The revision of the United Kingdom's Outlook to Negative from Stable will have no immediate impact on the ratings of UK registered providers (RP) of social housing. In Fitch's view RPs still benefit from strong government support by way of public funding and regulatory oversight.
Fitch applies a "bottom-up" rather than a "top-down" approach to social housing ratings which means the ratings of RPs are not credit linked and do not automatically move in line with any rating action on the UK sovereign. Furthermore, a hypothetical one notch downgrade of the UK sovereign rating would not affect the agency's view of potential support from the UK government.
The standalone assessment incorporates the fact that over 70% of the turnover of RPs comes from the government by way of housing benefits. In addition, significant capital grants are received by RPs from the Homes and Communities Agency (HCA), who in turn receives it from the government. Therefore, RPs with a high level of turnover from social housing activities would tend to be rated higher than those which have a high proportion of revenues from development activities.
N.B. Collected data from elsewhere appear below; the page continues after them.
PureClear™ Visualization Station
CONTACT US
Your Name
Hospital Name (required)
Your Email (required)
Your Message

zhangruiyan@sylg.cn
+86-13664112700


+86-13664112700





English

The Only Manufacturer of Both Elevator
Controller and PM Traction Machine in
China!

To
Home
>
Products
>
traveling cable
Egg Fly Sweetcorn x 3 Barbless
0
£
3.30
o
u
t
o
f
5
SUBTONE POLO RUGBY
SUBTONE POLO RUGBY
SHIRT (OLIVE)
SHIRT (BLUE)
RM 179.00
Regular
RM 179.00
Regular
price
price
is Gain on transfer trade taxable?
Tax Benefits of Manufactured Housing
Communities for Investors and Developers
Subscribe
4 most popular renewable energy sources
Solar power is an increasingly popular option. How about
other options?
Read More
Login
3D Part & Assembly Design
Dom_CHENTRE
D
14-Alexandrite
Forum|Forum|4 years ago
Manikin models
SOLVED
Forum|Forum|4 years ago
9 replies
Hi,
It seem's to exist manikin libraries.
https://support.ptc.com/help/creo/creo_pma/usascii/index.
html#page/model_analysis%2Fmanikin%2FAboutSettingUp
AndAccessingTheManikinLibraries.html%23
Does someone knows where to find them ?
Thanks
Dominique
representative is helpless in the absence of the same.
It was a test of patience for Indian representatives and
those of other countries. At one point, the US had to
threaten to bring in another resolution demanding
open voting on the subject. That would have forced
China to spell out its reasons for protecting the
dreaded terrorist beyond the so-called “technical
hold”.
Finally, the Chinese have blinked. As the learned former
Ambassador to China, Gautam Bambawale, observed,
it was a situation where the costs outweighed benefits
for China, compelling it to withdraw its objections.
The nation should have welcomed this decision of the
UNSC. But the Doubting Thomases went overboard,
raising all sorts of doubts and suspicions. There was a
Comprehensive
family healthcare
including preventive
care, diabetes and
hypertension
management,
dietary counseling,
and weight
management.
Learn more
In addition Fitch also applies a two notch upgrade to the standalone assessment of the RP to take into account the strong regulatory environment and any extraordinary support that the central government could provide to an entity or the sector. Fitch views that RPs provide an essential function in the provision of affordable housing and the UK government would wish to maintain confidence in the sector and also in the ability of RPs to access long-term funding.